Prompt: Reproduce every one of the following items verbatim.

"""

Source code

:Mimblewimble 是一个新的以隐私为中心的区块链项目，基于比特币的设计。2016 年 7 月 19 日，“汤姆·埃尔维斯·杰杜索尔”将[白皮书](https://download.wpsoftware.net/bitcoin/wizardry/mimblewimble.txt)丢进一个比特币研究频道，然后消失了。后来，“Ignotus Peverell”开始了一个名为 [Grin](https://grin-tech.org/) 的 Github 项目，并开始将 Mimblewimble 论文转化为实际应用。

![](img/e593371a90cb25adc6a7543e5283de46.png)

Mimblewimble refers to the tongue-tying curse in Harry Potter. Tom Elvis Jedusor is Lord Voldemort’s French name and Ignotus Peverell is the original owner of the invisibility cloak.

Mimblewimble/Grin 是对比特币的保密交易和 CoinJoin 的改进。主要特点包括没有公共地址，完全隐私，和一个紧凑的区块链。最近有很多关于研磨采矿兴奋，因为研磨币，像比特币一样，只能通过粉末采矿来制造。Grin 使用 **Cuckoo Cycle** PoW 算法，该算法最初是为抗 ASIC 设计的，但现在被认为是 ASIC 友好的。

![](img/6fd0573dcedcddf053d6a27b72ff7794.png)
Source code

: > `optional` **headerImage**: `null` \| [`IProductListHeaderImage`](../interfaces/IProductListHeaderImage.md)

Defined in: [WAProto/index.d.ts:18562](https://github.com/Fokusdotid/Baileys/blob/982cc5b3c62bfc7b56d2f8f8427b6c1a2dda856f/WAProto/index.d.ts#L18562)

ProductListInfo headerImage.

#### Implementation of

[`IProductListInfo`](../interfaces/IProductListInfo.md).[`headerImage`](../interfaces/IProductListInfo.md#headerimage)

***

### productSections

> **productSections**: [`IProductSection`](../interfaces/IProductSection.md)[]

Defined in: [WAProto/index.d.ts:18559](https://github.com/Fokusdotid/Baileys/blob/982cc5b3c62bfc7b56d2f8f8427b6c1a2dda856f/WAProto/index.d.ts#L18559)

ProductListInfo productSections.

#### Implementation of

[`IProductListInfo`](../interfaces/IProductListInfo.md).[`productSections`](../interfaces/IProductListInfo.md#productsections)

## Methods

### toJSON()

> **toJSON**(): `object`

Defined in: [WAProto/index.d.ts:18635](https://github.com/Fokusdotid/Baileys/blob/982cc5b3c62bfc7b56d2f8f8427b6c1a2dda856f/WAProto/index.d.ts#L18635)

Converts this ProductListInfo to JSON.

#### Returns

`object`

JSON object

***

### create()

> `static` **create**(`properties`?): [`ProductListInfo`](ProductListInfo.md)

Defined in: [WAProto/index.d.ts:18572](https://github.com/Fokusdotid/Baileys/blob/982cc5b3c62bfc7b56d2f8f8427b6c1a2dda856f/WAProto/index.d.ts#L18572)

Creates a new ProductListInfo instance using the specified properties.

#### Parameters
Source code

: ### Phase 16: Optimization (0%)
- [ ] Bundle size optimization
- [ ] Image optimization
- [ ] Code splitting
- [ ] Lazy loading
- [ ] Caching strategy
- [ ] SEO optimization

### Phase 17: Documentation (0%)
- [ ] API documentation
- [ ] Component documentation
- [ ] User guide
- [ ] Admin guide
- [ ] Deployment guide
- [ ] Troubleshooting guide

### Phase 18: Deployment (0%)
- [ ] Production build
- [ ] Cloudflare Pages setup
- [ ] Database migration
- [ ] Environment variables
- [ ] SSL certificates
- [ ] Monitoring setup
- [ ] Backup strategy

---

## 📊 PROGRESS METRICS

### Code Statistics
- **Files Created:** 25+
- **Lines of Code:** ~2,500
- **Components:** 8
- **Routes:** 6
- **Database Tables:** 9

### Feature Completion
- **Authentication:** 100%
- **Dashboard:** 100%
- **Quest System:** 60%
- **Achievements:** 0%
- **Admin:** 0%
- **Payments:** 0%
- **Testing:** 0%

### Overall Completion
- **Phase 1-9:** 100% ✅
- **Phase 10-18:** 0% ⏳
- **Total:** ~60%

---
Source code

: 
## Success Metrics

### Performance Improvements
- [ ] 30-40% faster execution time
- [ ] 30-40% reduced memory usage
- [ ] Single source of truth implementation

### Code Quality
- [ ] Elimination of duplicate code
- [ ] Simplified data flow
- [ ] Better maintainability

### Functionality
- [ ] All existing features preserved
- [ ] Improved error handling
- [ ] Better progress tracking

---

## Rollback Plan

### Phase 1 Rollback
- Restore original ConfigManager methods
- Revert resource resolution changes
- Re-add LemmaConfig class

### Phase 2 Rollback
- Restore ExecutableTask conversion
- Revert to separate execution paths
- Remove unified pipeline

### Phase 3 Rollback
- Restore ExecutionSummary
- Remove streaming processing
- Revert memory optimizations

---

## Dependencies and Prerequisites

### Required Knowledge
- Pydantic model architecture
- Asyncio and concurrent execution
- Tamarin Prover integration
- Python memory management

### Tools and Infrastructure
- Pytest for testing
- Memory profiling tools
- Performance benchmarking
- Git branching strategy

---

"""

Reply:
Source code

:Mimblewimble 是一个新的以隐私为中心的区块链项目，基于比特币的设计。2016 年 7 月 19 日，“汤姆·埃尔维斯·杰杜索尔”将[白皮书](https://download.wpsoftware.net/bitcoin/wizardry/mimblewimble.txt)丢进一个比特币研究频道，然后消失了。后来，“Ignotus Peverell”开始了一个名为 [Grin](https://grin-tech.org/) 的 Github 项目，并开始将 Mimblewimble 论文转化为实际应用。

![](img/e593371a90cb25adc6a7543e5283de46.png)

Mimblewimble refers to the tongue-tying curse in Harry Potter. Tom Elvis Jedusor is Lord Voldemort’s French name and Ignotus Peverell is the original owner of the invisibility cloak.

Mimblewimble/Grin 是对比特币的保密交易和 CoinJoin 的改进。主要特点包括没有公共地址，完全隐私，和一个紧凑的区块链。最近有很多关于研磨采矿兴奋，因为研磨币，像比特币一样，只能通过粉末采矿来制造。Grin 使用 **Cuckoo Cycle** PoW 算法，该算法最初是为抗 ASIC 设计的，但现在被认为是 ASIC 友好的。

![](img/6fd0573dcedcddf053d6a27b72ff7794.png)
Source code

: > `optional` **headerImage**: `null` \| [`IProductListHeaderImage`](../interfaces/IProductListHeaderImage.md)

Defined in: [WAProto/index.d.ts:18562](https://github.com/Fokusdotid/Baileys/blob/982cc5b3c62bfc7b56d2f8f8427b6c1a2dda856f/WAProto/index.d.ts#L18562)

ProductListInfo headerImage.

#### Implementation of

[`IProductListInfo`](../interfaces/IProductListInfo.md).[`headerImage`](../interfaces/IProductListInfo.md#headerimage)

***

### productSections

> **productSections**: [`IProductSection`](../interfaces/IProductSection.md)[]

Defined in: [WAProto/index.d.ts:18559](https://github.com/Fokusdotid/Baileys/blob/982cc5b3c62bfc7b56d2f8f8427b6c1a2dda856f/WAProto/index.d.ts#L18559)

ProductListInfo productSections.

#### Implementation of

[`IProductListInfo`](../interfaces/IProductListInfo.md).[`productSections`](../interfaces/IProductListInfo.md#productsections)

## Methods

### toJSON()

> **toJSON**(): `object`

Defined in: [WAProto/index.d.ts:18635](https://github.com/Fokusdotid/Baileys/blob/982cc5b3c62bfc7b56d2f8f8427b6c1a2dda856f/WAProto/index.d.ts#L18635)

Converts this ProductListInfo to JSON.

#### Returns

`object`

JSON object

***

### create()

> `static` **create**(`properties`?): [`ProductListInfo`](ProductListInfo.md)

Defined in: [WAProto/index.d.ts:18572](https://github.com/Fokusdotid/Baileys/blob/982cc5b3c62bfc7b56d2f8f8427b6c1a2dda856f/WAProto/index.d.ts#L18572)

Creates a new ProductListInfo instance using the specified properties.

#### Parameters
Source code

: ### Phase 16: Optimization (0%)
- [ ] Bundle size optimization
- [ ] Image optimization
- [ ] Code splitting
- [ ] Lazy loading
- [ ] Caching strategy
- [ ] SEO optimization

### Phase 17: Documentation (0%)
- [ ] API documentation
- [ ] Component documentation
- [ ] User guide
- [ ] Admin guide
- [ ] Deployment guide
- [ ] Troubleshooting guide

### Phase 18: Deployment (0%)
- [ ] Production build
- [ ] Cloudflare Pages setup
- [ ] Database migration
- [ ] Environment variables
- [ ] SSL certificates
- [ ] Monitoring setup
- [ ] Backup strategy

---

## 📊 PROGRESS METRICS

### Code Statistics
- **Files Created:** 25+
- **Lines of Code:** ~2,500
- **Components:** 8
- **Routes:** 6
- **Database Tables:** 9

### Feature Completion
- **Authentication:** 100%
- **Dashboard:** 100%
- **Quest System:** 60%
- **Achievements:** 0%
- **Admin:** 0%
- **Payments:** 0%
- **Testing:** 0%

### Overall Completion
- **Phase 1-9:** 100% ✅
- **Phase 10-18:** 0% ⏳
- **Total:** ~60%

---
Source code

: 
## Success Metrics

### Performance Improvements
- [ ] 30-40% faster execution time
- [ ] 30-40% reduced memory usage
- [ ] Single source of truth implementation

### Code Quality
- [ ] Elimination of duplicate code
- [ ] Simplified data flow
- [ ] Better maintainability

### Functionality
- [ ] All existing features preserved
- [ ] Improved error handling
- [ ] Better progress tracking

---

## Rollback Plan

### Phase 1 Rollback
- Restore original ConfigManager methods
- Revert resource resolution changes
- Re-add LemmaConfig class

### Phase 2 Rollback
- Restore ExecutableTask conversion
- Revert to separate execution paths
- Remove unified pipeline

### Phase 3 Rollback
- Restore ExecutionSummary
- Remove streaming processing
- Revert memory optimizations

---

## Dependencies and Prerequisites

### Required Knowledge
- Pydantic model architecture
- Asyncio and concurrent execution
- Tamarin Prover integration
- Python memory management

### Tools and Infrastructure
- Pytest for testing
- Memory profiling tools
- Performance benchmarking
- Git branching strategy

---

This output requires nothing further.